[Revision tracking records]
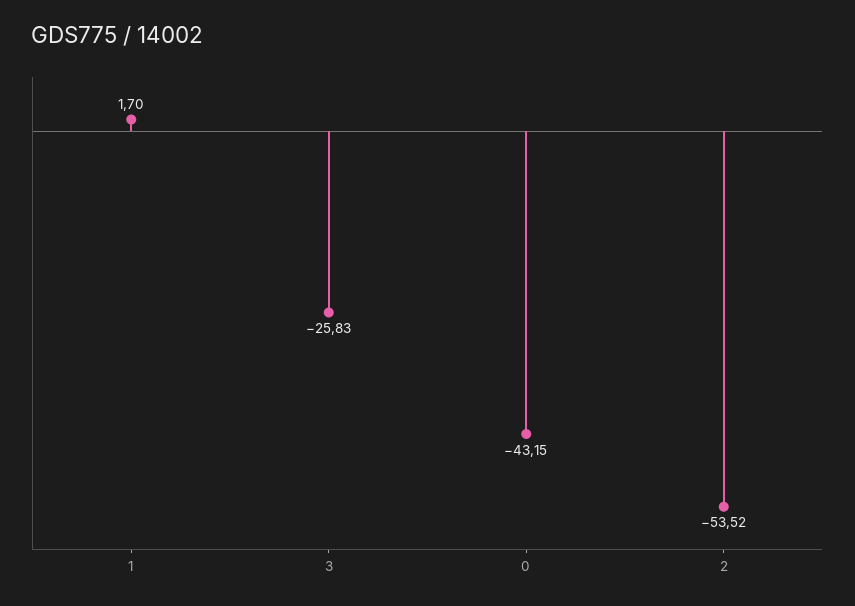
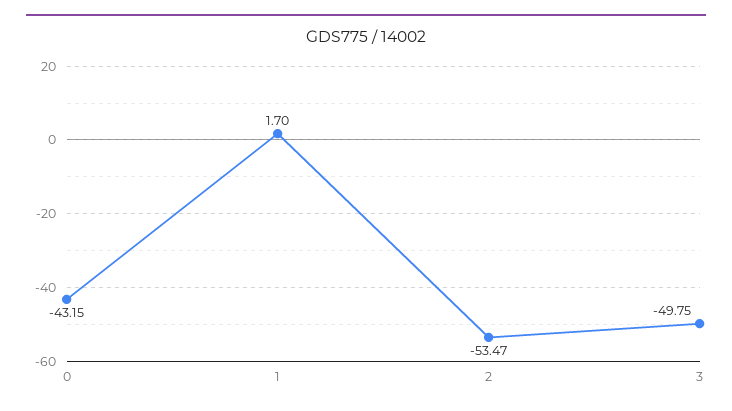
  {
    "1": 1.7,
-   "3": -25.83,
+   "3": -49.75,
    "0": -43.15,
-   "2": -53.52
+   "2": -53.47
  }

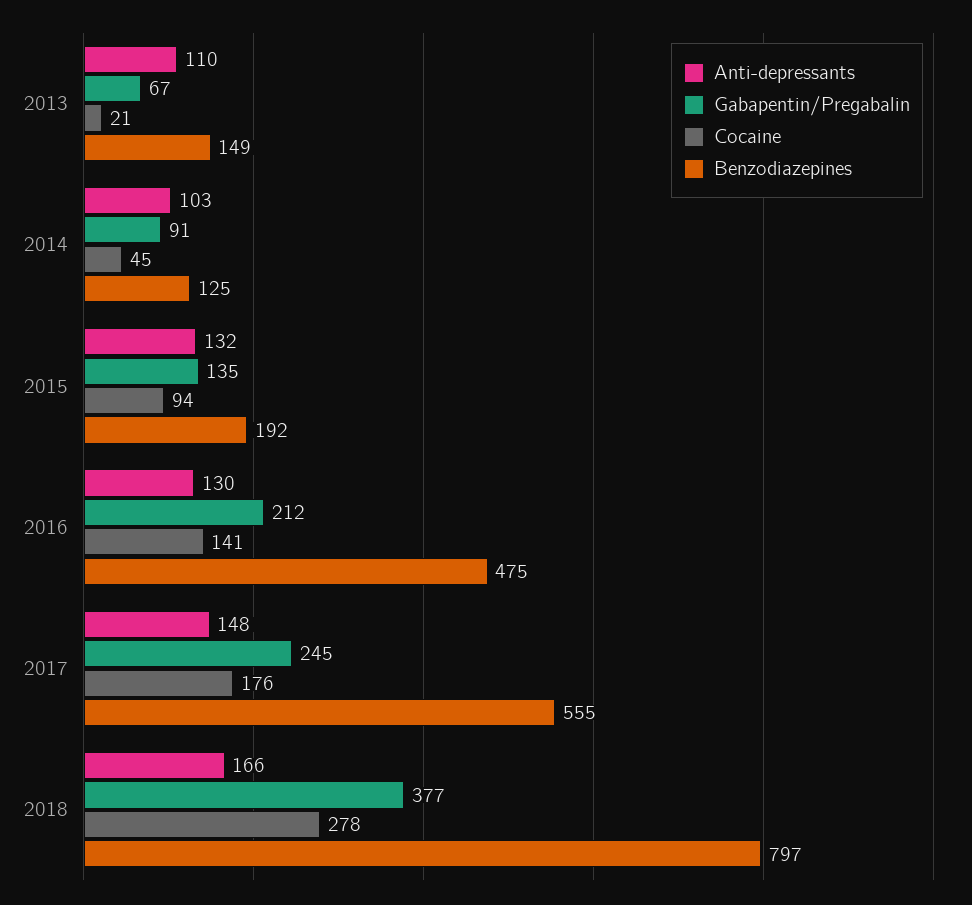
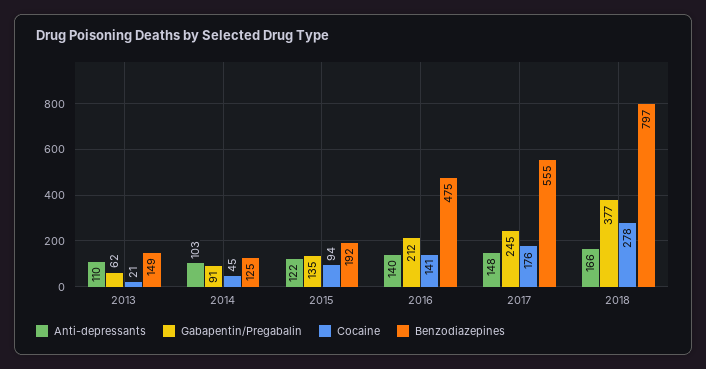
  {
    "Anti-depressants": {
      "2013": 110,
      "2014": 103,
-     "2015": 132,
+     "2015": 122,
-     "2016": 130,
+     "2016": 140,
      "2017": 148,
      "2018": 166
    },
    "Gabapentin/Pregabalin": {
-     "2013": 67,
+     "2013": 62,
      "2014": 91,
      "2015": 135,
      "2016": 212,
      "2017": 245,
      "2018": 377
    },
    "Cocaine": {
      "2013": 21,
      "2014": 45,
      "2015": 94,
      "2016": 141,
      "2017": 176,
      "2018": 278
    },
    "Benzodiazepines": {
      "2013": 149,
      "2014": 125,
      "2015": 192,
      "2016": 475,
      "2017": 555,
      "2018": 797
    }
  }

*INSTRUCTIONS FOR THE TASK*: The result should be every entry, word for word, and no pictures.

*PROBLEM SOLUTION*:
  {
    "1": 1.7,
-   "3": -25.83,
+   "3": -49.75,
    "0": -43.15,
-   "2": -53.52
+   "2": -53.47
  }

  {
    "Anti-depressants": {
      "2013": 110,
      "2014": 103,
-     "2015": 132,
+     "2015": 122,
-     "2016": 130,
+     "2016": 140,
      "2017": 148,
      "2018": 166
    },
    "Gabapentin/Pregabalin": {
-     "2013": 67,
+     "2013": 62,
      "2014": 91,
      "2015": 135,
      "2016": 212,
      "2017": 245,
      "2018": 377
    },
    "Cocaine": {
      "2013": 21,
      "2014": 45,
      "2015": 94,
      "2016": 141,
      "2017": 176,
      "2018": 278
    },
    "Benzodiazepines": {
      "2013": 149,
      "2014": 125,
      "2015": 192,
      "2016": 475,
      "2017": 555,
      "2018": 797
    }
  }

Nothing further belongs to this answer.